Exercise requirements
Every line in the records below between the one holding "left wrist: (614, 174)" and the one holding "left ankle: (313, 159)", inclusive, is to be set down exactly; all other lines are to be left out.

Data for review

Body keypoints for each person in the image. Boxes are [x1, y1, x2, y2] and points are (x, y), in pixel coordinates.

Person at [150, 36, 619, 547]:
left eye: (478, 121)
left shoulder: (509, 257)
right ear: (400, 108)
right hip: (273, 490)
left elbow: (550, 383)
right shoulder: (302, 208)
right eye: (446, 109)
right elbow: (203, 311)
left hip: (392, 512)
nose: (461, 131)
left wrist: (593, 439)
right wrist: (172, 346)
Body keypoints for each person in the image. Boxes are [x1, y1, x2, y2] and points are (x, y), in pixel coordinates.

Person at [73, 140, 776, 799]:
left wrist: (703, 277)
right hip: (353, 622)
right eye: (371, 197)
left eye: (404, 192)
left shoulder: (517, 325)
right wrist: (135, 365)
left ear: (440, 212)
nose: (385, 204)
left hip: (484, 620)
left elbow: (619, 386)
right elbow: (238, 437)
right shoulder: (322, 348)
* * *
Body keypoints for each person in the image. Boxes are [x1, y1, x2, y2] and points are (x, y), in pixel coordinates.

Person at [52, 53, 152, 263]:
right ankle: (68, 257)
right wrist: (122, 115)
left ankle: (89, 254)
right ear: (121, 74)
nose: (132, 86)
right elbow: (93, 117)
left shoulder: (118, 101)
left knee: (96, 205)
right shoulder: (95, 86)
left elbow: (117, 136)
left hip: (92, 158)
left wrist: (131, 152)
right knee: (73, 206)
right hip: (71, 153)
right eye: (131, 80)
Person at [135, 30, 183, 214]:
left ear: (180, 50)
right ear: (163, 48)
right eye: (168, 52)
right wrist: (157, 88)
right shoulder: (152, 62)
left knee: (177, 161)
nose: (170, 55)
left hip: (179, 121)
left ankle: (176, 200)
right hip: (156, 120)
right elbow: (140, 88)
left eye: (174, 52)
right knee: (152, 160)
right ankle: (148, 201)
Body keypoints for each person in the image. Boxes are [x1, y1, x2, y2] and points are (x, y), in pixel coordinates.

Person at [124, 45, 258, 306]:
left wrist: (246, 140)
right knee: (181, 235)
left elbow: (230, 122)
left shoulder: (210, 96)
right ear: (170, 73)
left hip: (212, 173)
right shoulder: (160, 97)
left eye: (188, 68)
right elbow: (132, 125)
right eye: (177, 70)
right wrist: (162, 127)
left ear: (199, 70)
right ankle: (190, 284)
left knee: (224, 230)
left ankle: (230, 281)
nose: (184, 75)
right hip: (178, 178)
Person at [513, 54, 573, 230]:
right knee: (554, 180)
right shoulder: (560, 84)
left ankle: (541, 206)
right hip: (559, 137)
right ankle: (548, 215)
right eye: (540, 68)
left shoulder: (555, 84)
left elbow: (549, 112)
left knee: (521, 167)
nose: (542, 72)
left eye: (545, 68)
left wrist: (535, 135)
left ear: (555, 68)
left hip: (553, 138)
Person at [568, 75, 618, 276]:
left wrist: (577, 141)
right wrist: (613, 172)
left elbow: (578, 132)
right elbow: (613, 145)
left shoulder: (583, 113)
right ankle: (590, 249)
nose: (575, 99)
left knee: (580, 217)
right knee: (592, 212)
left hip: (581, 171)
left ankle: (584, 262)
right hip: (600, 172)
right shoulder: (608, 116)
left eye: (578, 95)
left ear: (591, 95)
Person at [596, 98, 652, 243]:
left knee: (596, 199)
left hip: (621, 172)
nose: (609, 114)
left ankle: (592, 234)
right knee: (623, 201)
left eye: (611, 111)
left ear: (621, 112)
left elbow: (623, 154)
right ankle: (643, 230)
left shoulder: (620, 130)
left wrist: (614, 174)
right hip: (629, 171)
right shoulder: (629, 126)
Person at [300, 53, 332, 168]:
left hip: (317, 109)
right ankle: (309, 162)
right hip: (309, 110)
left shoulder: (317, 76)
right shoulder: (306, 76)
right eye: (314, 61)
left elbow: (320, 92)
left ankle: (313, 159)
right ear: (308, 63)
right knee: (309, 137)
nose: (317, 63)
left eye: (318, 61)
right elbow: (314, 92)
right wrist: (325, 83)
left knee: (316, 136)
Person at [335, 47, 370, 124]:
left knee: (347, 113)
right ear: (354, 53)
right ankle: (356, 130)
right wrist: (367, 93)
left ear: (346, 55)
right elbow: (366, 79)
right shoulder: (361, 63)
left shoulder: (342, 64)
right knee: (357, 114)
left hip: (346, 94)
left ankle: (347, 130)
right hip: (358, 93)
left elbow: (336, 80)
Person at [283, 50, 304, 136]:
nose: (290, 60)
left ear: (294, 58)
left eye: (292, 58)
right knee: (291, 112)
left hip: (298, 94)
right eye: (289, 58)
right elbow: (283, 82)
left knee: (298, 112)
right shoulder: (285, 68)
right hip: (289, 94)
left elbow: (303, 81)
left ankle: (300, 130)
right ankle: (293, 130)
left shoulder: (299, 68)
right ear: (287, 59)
==
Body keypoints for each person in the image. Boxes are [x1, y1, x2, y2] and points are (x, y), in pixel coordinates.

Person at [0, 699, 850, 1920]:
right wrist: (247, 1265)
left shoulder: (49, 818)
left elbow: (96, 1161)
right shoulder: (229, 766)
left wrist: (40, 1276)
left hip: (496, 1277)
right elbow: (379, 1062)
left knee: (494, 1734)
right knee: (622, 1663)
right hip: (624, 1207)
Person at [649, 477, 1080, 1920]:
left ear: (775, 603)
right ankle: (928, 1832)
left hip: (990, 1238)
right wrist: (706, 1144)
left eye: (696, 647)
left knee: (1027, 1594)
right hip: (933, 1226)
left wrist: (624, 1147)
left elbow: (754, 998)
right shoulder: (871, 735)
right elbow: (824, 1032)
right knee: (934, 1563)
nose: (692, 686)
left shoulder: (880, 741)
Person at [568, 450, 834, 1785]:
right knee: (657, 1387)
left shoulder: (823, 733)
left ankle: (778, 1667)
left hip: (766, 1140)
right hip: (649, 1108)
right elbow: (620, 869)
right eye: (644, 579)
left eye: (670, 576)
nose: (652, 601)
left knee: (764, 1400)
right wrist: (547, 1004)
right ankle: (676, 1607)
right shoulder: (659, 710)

Solution to the problem
left wrist: (614, 174)
right hip: (629, 171)
right shoulder: (629, 126)
Person at [300, 53, 332, 168]:
left hip: (317, 109)
right ankle: (309, 162)
right hip: (309, 110)
left shoulder: (317, 76)
right shoulder: (306, 76)
right eye: (314, 61)
left elbow: (320, 92)
left ankle: (313, 159)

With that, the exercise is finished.